Would such greater internal flexibility, prolongation and intensification of work solve FIAT’s problems and miraculously restore competitiveness in a sector affected by world-wide supply over-capacity and demand recession? (see a letter endorsed by 146 Italian economists on the subject, on the Sbilanciamoci website. )
Fact 1. In 2009 FIAT produced 650 thousand cars in Italy, barely a third of those produced in 1990, compared to a planned 2mn and to the stability and growth of quantities produced in the major European countries. The stated intention of more than doubling output seems over-optimistic.
Fact 2. FIAT spends on productive investments, and on Research & Development, shares of turnover significantly lower than those of its main European competitors, and it is not active in the development of low environmental impact alternatives.
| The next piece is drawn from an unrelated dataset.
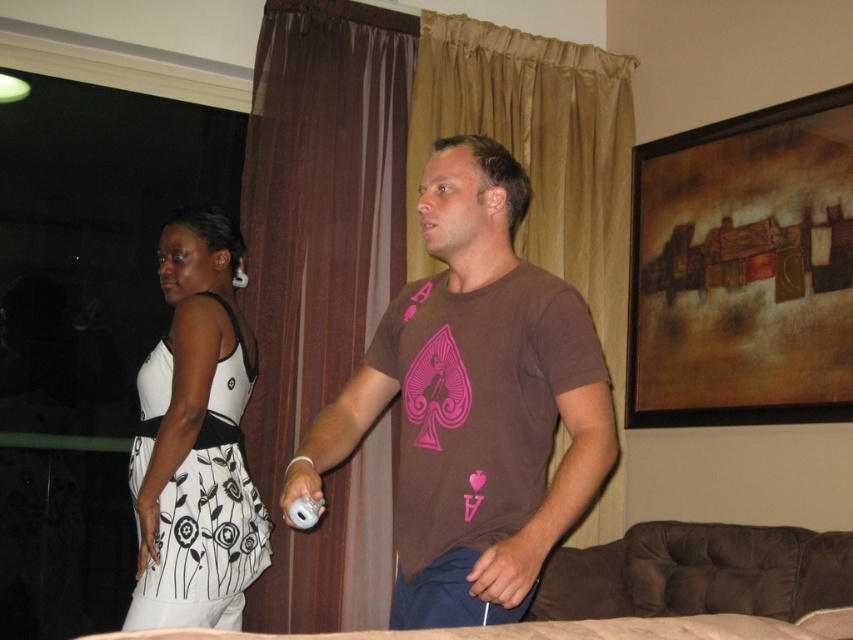
You are standing in the living room and want to see the TV screen clearly. You notice the brown sheer curtain at center and the white floral dress at left. Which object is blocking your view of the TV screen?

The brown sheer curtain at center is located above the white floral dress at left, so it might be blocking the view of the TV screen if positioned in front of it.

You are planning to hang a new curtain that is the same size as the white floral dress at left on the window where the brown sheer curtain at center is currently hanging. Will the new curtain fit the window?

European competitors of FIAT, like Volkswagen, have responded to crisis by reducing working hours while protecting wages and employment.
Fact 3. While in 2004-2008 FIAT recovered from a very serious crisis and developed a few models, in the last two years FIAT has not introduced any new models; its market share in Europe has fallen to 6.7%, the largest drop in car output shares in Europe in 2010.
Fact 4. In 2010 Fiat shares rose 90%, beating all competitors, also following the recent split of Fiat Industrial from the rest of the company involved in car production. In the third quarter of 2010 FIAT was first in the Italian stock exchange in terms of shareholder value, with a 33% return on capital.
Fact 5. In spite of the rhetoric of FIAT depicted as an enterprise “capable to walk in the market on its own legs”, from the end of the 1980s and the early 2000s FIAT has enjoyed public subsidies of the order of €500mn per year. Perhaps FIAT should have been given subsidies to deal with the crisis by the Italian government, or at least Marchionne should have asked.
Fact 6. Over the last ten years FIAT global employment in car production has fallen from 74 thousand to 54 thousand units, of which only 22,000 are in Italian factories. Employees have average skill levels lower than those of FIAT’s competitors, and among the lowest wages in the sector in Europe.
Fact 7. In 2004-2009 Dr Marchionne earned €36.6mn euro, including the accumulation of his golden handshake, i.e. €6.3mn a year. Plus 4million free shares, worth 69.8mn on 7 January 2011, which will have appreciated further already since then. This brings his yearly income to €38.8 mn a year (See Massimo Mucchetti, "Marchionne e lo stipendio del dipendente FIAT", Corriere della Sera, 9 January 2011), which corresponds to 1,037 times the average yearly cost of Italian metalworkers' labour over the same period. Not that this matters for the plausibility of FIAT’s industrial policy stance but certainly not an irrelevant consideration in providing a perspective for the average FIAT metalworker, whether or not she is a FIOM member.